Es ist ein schlechter Ort, um sich in Sicherheit zu bringen. Die fünf Fuß hohe südliche Lehmwand, die das Gelände umschließt, ist zu kurz, um guten Schutz zu bieten. Ein kleiner Erdhügel in der Mitte des Geländes dient als eine Art Ausguck. Im Inneren des Lehmhauses befinden sich zwei winzige Räume: eine Küche mit einem kleinen Kochherd und ein Schlafzimmer mit drei mit Schnüren verbundenen Feldbetten. Ein enges Quartier, in dem ein Zug von 30 Mann ein Sperrfeuer abwarten kann.

Die Kommandos kauern in einer Reihe entlang der Südwand, springen auf, um zu schießen, und rutschen ab, um neue Magazine in ihre M-4-Gewehre zu schieben. Wellen von Schüssen aus Maschinengewehren, Gewehren und gelegentlicher Panzergranate setzen sich in Form von Dröhnen, Knacken, Pfeifen und Knallen fort. Die Schüsse verstummen für einen Moment, um dann wieder aufzubrausen, sobald ein afghanischer Soldat das Feuer eröffnet.

Feuergefechte dauern normalerweise nicht lange, vielleicht 10 bis 15 Minuten, obwohl sie sich wie Jahre anfühlen können. Dieses Mal ist es anders. Die Schießerei geht weiter und weiter. Die Aufständischen müssen über ein großes finanzielles Polster verfügen, um so viel Munition auf die Schießbahn werfen zu können. Das ist keine bunt zusammengewürfelte Gruppe, die die Kommandotruppen angreift. Das ist ISIS.


Wenn die reguläre afghanische Nationalarmee einen Kampf nicht beenden kann, ein Gebiet räumen muss oder festgenagelt ist, ruft sie die Kommandos, die beste und vielleicht letzte Verteidigungslinie des Landes. Seit Ende 2014, als die Taliban begannen, die von den abziehenden US-Truppen und den Koalitionspartnern geräumten Gebiete zurückzuerobern, werden die Eliteeinheiten für Spezialoperationen immer häufiger angefordert. Nahezu 90 Prozent der ausländischen Streitkräfte haben Afghanistan inzwischen verlassen. Unter Mullah Akhtar Mansour - einem Anführer mit einem brutalen Ruf, der Ende Mai durch einen US-Drohnenangriff in Pakistan getötet wurde - erzielten die Taliban eine Reihe von Siegen auf dem Schlachtfeld und gingen von Scharmützeln auf dem Land zu direkten Angriffen auf Großstädte über, die von Tausenden von Kämpfern angeführt wurden. Sie kontrollieren nun mehr Teile Afghanistans als jemals zuvor seit dem Einmarsch der Vereinigten Staaten im Jahr 2001. Etwa die Hälfte des Landes wird derzeit von den Taliban kontrolliert, und weitere Gebiete stehen kurz vor dem Fall. Und jetzt ist auch ISIS - oder Daesh, wie sie lokal genannt wird - in das Land eingedrungen.

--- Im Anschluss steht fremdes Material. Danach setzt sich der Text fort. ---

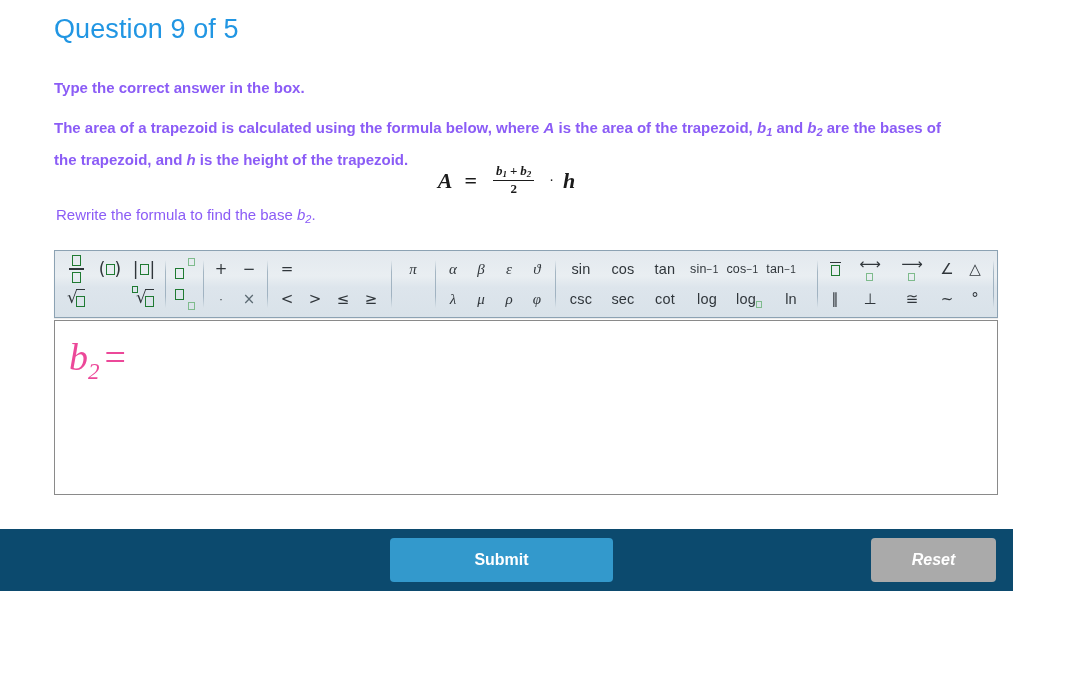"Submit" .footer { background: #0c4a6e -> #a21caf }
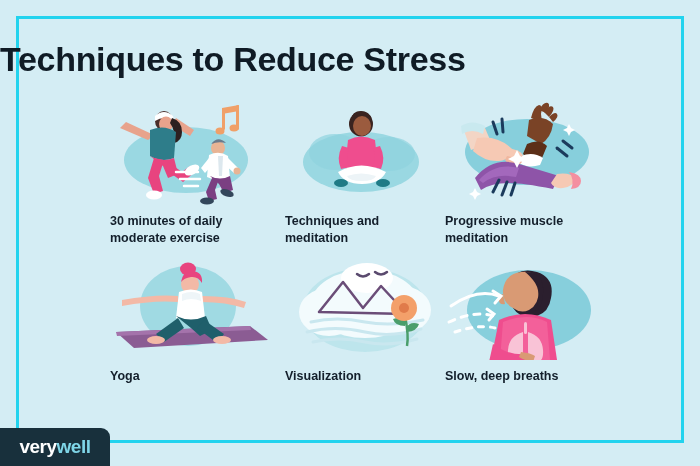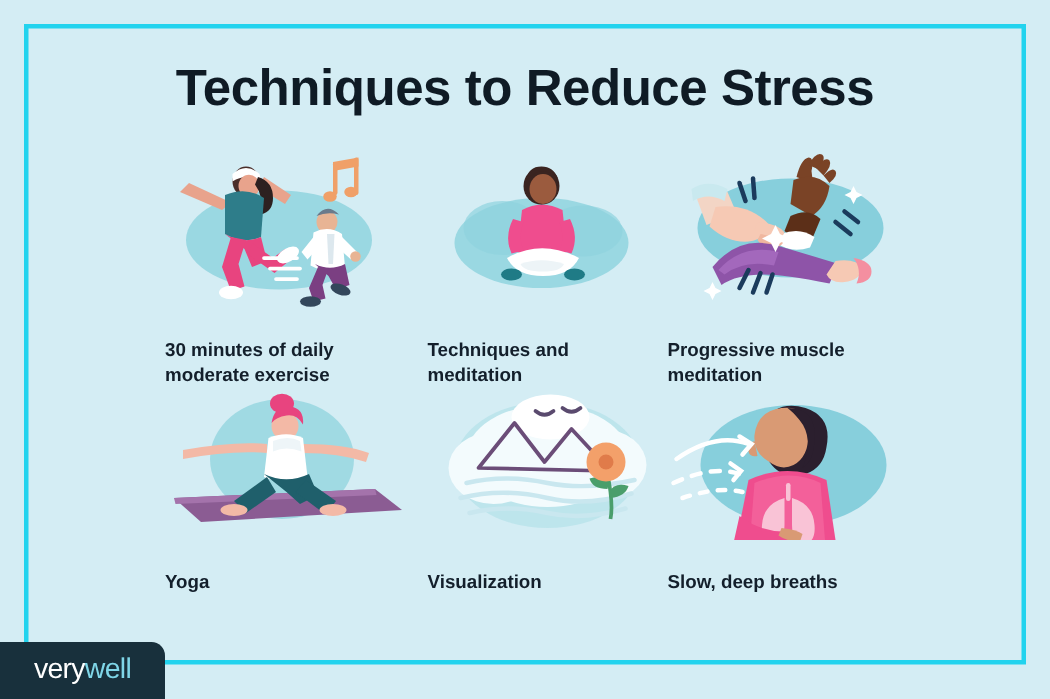"Techniques to Reduce Stress" .title { text-align: center -> none }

Trotz der 35 Milliarden Dollar an Ausbildungs- und Unterstützungsgeldern der USA und der Koalitionspartner scheint die afghanische Armee nicht viel tun zu können, um sie aufzuhalten. Desertionen, interne Streitigkeiten, schlechte Koordination zwischen den Einheiten und Offiziere, die so korrupt sind, dass sie Soldatengehälter stehlen und ihre Ausrüstung verkaufen, führen dazu, dass die Armee nur auf Angriffe reagiert, anstatt Operationen zur Ausrottung der Aufständischen einzuleiten. Die schweren Kämpfe in Verbindung mit einem Mangel an Luftunterstützung und medizinischen Evakuierungen haben ihren Tribut gefordert: Rund 5.000 Soldaten wurden 2015 getötet - fast 30 Prozent mehr als 2014.

Die afghanische Armee hat noch keine klare Strategie zur Bekämpfung von ISIS und Taliban entwickelt, sondern verlässt sich beim Löschen von Bränden auf die Sondereinsatztruppen. Die Kommandotruppen haben die Kontrolle über die nördliche Stadt Kundus zurückerobert, nachdem die Taliban sie eingenommen hatten. Im Süden, in der Provinz Helmand, stehen sie an der Front und unterstützen eine schwache Armee, die sich gegen Wellen von Aufständischen zur Wehr setzt. Und jetzt wurden sie in den Nordosten nach Nangarhar geschickt, um ISIS auszuräuchern.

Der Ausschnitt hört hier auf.